Chapter 10: The One Supreme Absolute Alone Is -20
But this is a very interesting analogy for us, for the purpose of meditation even. We know very well that we are always accustomed to this concept of the 'above' whenever we think of the higher realities, especially the Creator. Don't we look up when we pray to God?
Do we look down on the ground? This is a symbolic inclination of the human consciousness – to recognise the transcendence of higher realities. And, whenever we speak of the sky, we look above, as if the sky is only above, though it is also underneath. If the sky is all around the earth, why should we say it is above?
This earth is hanging in space, in mid-space – there is no below for the earth. But it is a notion of our mind on account of our inability to see the whole structure of this planetary system, and we cannot believe that we are a moving in a spaceship called this earth. We are not in a rocket, though it is so, perhaps, in some way.
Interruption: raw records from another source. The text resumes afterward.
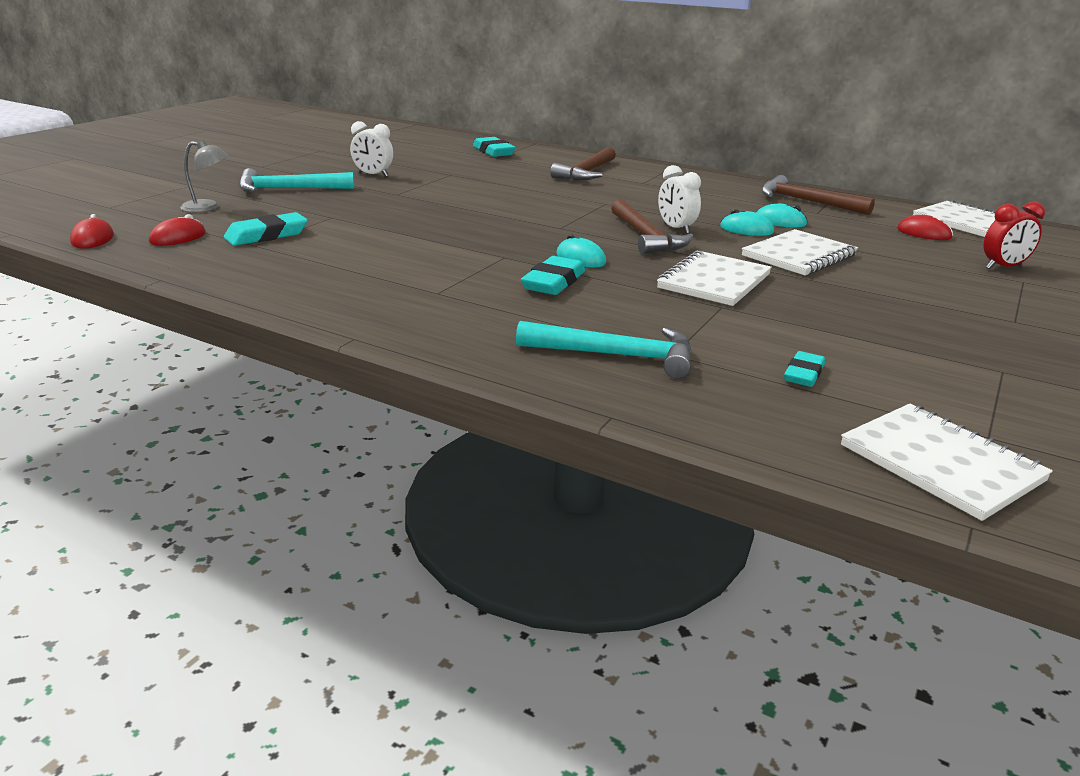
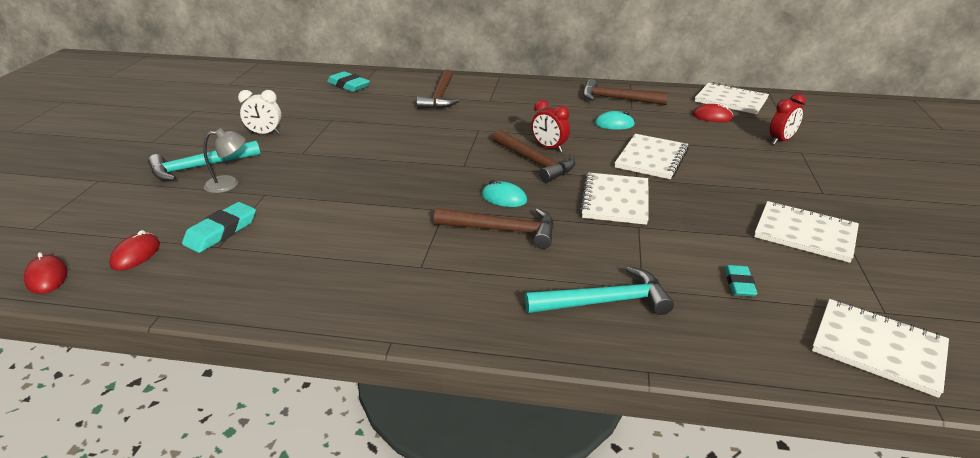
camera: 20 degrees left, 5 degrees up
grey lamp [180,140,229,212] -> grey lamp moved to [203,128,246,193]
turquoise eraser [521,256,585,295] -> brown hammer [434,208,554,249]
white clock [658,165,701,234] -> red clock [531,100,570,152]
turquoise mouse [720,209,774,236] -> none
none -> white notebook [754,201,859,263]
We are rushing, rocket-like, in some direction, but we think we are on the solid ground of the Earth.
This habit of the human mind is to consider that it is on a low ground, and everything which is of a controlling nature and an administrative type, especially divine in nature is above because the world and everything connected to the world is considered as 'effect' which proceeds from a cause, and the cause being superior, is also transcendent.
And we, like children, think that all transcendent things are above in a spatial way, and look up. But, it is above also in a logical sense.
Logically, God is above us.
To repeat what I told you earlier, He is above in the same way as the higher class in a school is above the lower class. It is not above in space – it is not a 'spatial aboveness'. We don't find the higher classes in a school or a college standing in the sky and the lower classes below – yet, we still say it is a higher class.
So in what sense do we call it a higher class?
You know very well – it is a 'logical, conceptual higherness'. In that sense we speak of the 'higher self' transcendent to the lower self.
We conceive of the realities above the world as 'above' in a very very specific, psychic, psychological or philosophical sense, mystical manner. In this way, we have to conceive that the rootedness of the tree of this universe in the Transcendent Being – God the Creator, the Absolute, and the descending of this tree, and all the effects that you see here, spread out as branches of which we are all parts.